ABD Çin’i çevreliyor, Çin ABD gibi davranıyor
Son zamanlarda ABD Dışişleri Bakanı, Hazine Bakanı Çin’e gittiler. Biden’ın iklim değişikliği konusunda Özel Temsilcisi John Kerry de Çin’de. Nasıl tek adamlar ikinci adamdan hoşlanmazlarsa ABD de rakip istemiyor. İkinci Dünya Harbinden sonra ABD Sovyetler Birliğini nasıl çevrelemişse (containment) şimdi de Çin’e aynı şeyi uygulamaya çalışıyor. Çin ise bir bakıma İkinci Dünya Harbinden sonra ABD’nin yaptığı hatalara benzer hatalar yapıyor. Elindeki önemli miktardaki para dolayısıyla birçok ülkede yatırım yaparken bu ülkeleri aşırı borçlandırıyor ve şikayetlere, olumsuzluklara neden oluyor. Çin yakın geçmişte kendisini gelişmekte olan ülkeler sınıfına dahil ettiğinde daha “sempatik” görünüyordu. Artık bu sınıfta olmaktan vazgeçti!
Kemal Bey
Sayın Kılıçdaroğlu önemli işler başardı. Çok çalıştı. Ama kazanamadı. Kazanamaması konusunda şöyle yapsaydı, böyle yapsaydı tartışmaları yapılıyor. Kazanamamasının esas nedeni Kemal Beyin Alevi olması. Türkiye maalesef Alevi Cumhurbaşkanına hazır değil. Bu eşiği aşmakla Türkiye kazanırdı. Benzer bir sıkıntı 1960 seçiminde ABD’de yaşandı. Protestanlar Katolik Kennedy konusunda endişeli idi. Kennedy Protestan din adamlarına bir konuşma yaptı. Endişelerinizi anlıyorum ama bir yasa önüme geldiğinde ABD Başkanı olarak hareket edeceğim, Katolik olarak değil dedi. Çok ufak farkla seçildi. 2020 yılında Biden’in Katolik olmasının sözü bile edilmedi. Kemal Beye kaptan olarak düşen önemli bir görev var. Şimdiden yerel seçimler sonra liderlikten ayrılacağını açıklaması. Şu sırada noktayı koyarsa büyür. Israr ederse yara almaya devam eder. Parti de yara alır.
Aslan Milliyetçilik
1956 yılında gezme amaçlı Ada’ya gelirken vapurda “vatandaş Türkçe konuş, konuşmayanı uyar” kampanyasını talebe birliği başlatmıştı. Hedef Lozan Antlaşmasında hakları tanınan Ermeni, Rum ve Musevi vatandaşlarımızdı. O tarihte herhalde Kürt bilinmiyordu ! Bu hatıra beni geriye götürdü.
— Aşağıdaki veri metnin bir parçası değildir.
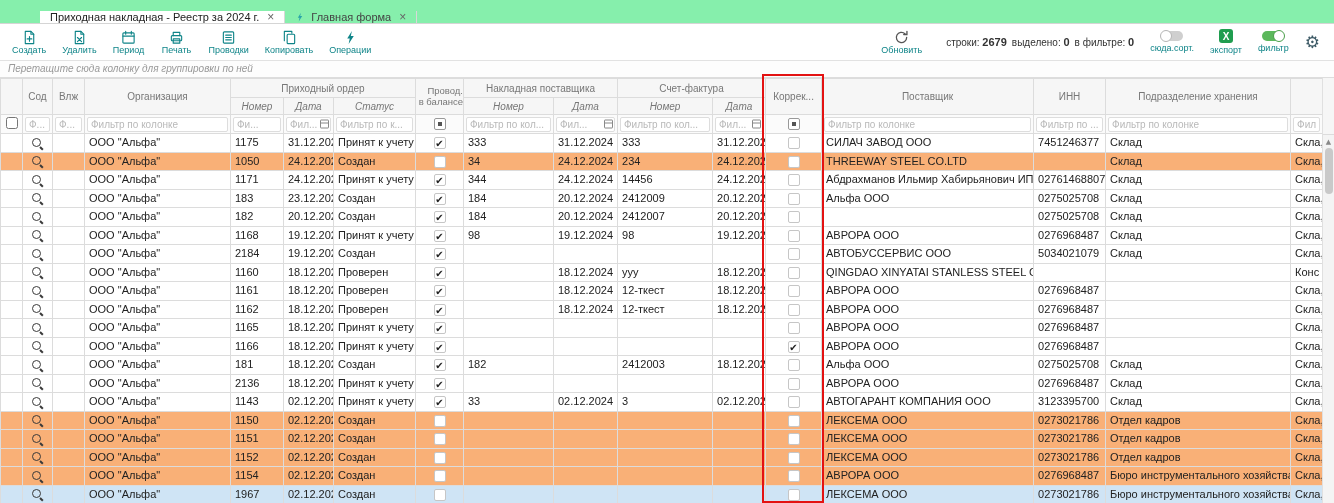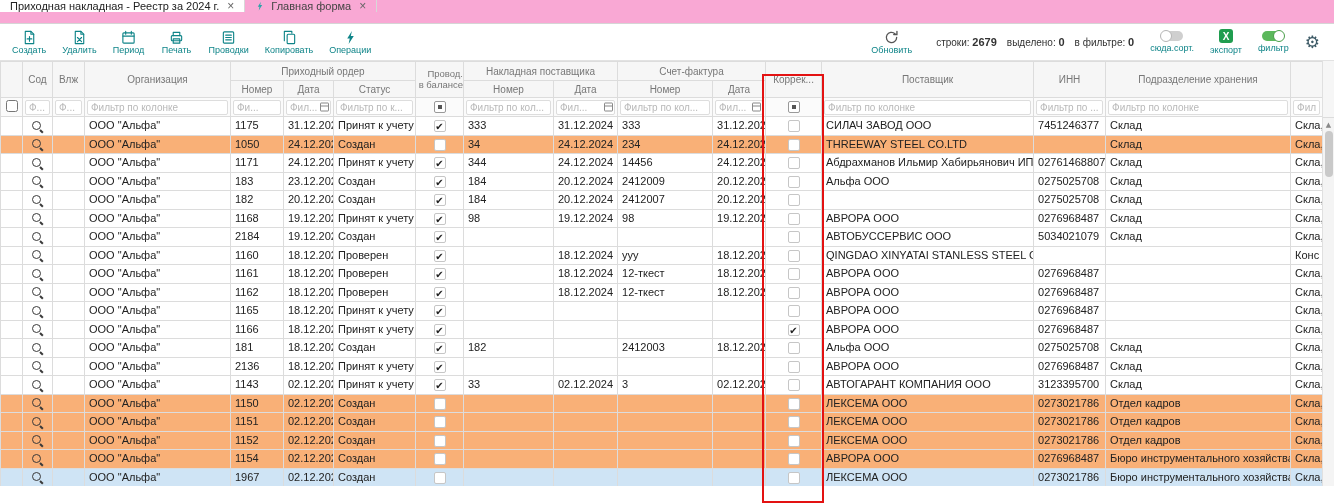"Приходная накладная - Реестр за" .tabbar { align-items: flex-start -> flex-end; background: #f9a8d4 -> #86efac; padding-left: none -> 40px }
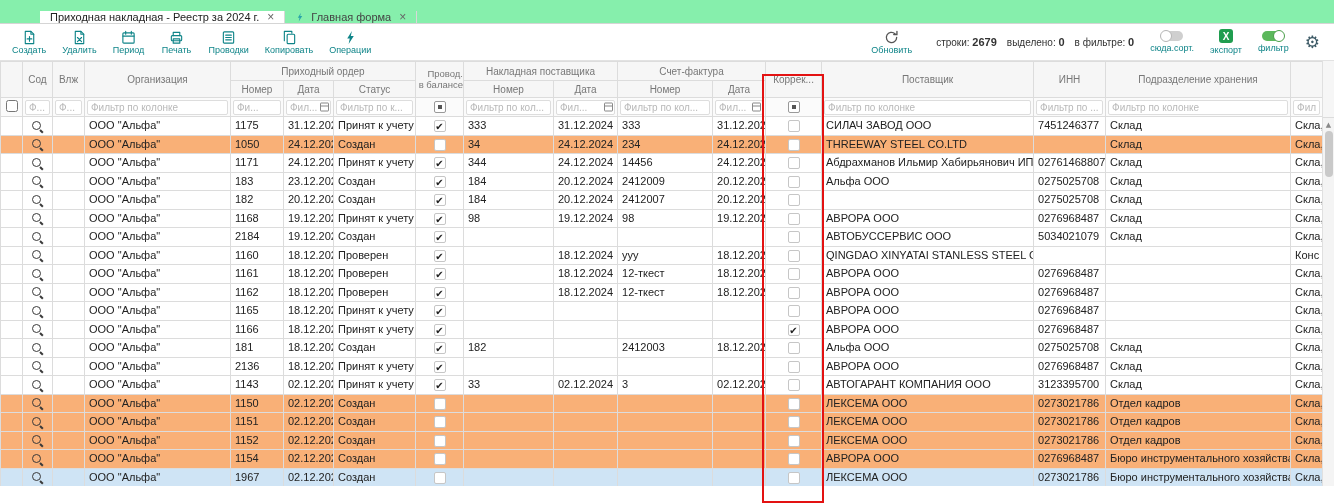"строки: 2679" .stats { gap: 10px -> 5px }
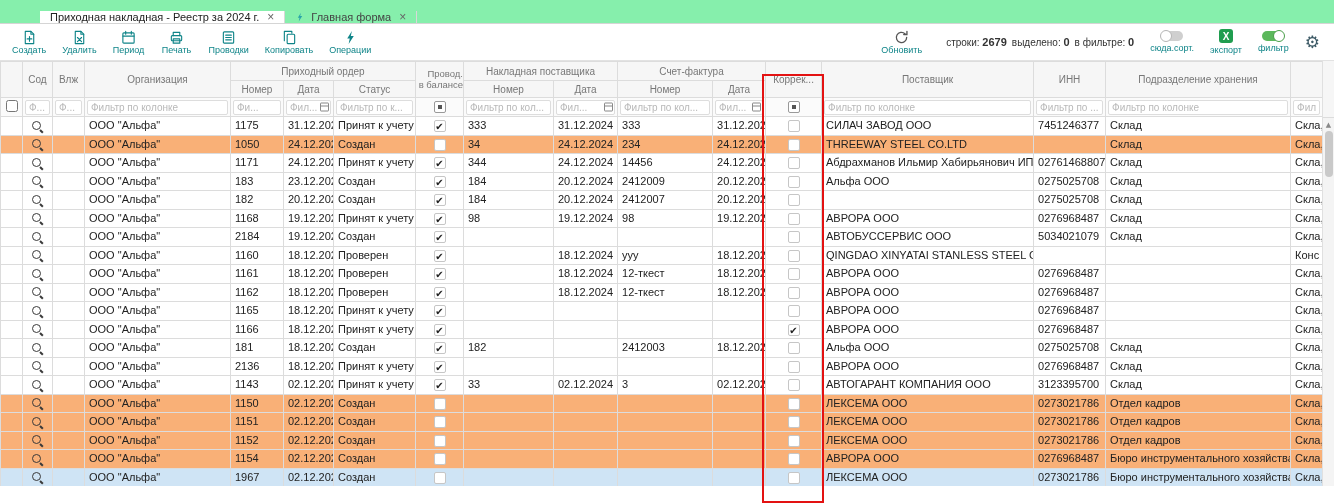"Перетащите сюда колонку для группировки" div.groupbar { html: none -> <div>Перетащите сюда колонку для группировки по ней</div> }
Ege’de karasularının genişliği 3 mil olmalıdır
Lozan’dan sonra Ege’de 3 mil olarak belirlenen karasuları sınırına Yunanlar, 13 sene riayet etmiştir. Montreux Antlaşmasının 1936 yılında imzalanmasından sonra Yunanistan karasularını 6 mile çıkarmıştır. Biz Yunanistan’a o tarihte 3 mile geri dönmesi için baskı yapacağımıza, aksine yıllar sonra biz de 1964 yılında karasularını 6 mile çıkardık. Burada ciddi bir sıkıntı var. Egede Türk-Yunan sorunları hal edilecekse ilk iş karasularının tekrar 3 mile döndürülmesidir. Hele hele Yunanistan 12 mili aklına getirmemelidir. Karadeniz’de Türkiye’nin karasularını 12 mile çıkarması örnek teşkil edemez. Karadeniz buna müsaittir. İyon denizinde de Yunan karasuları 12 mildir. Durum buna imkan veriyor.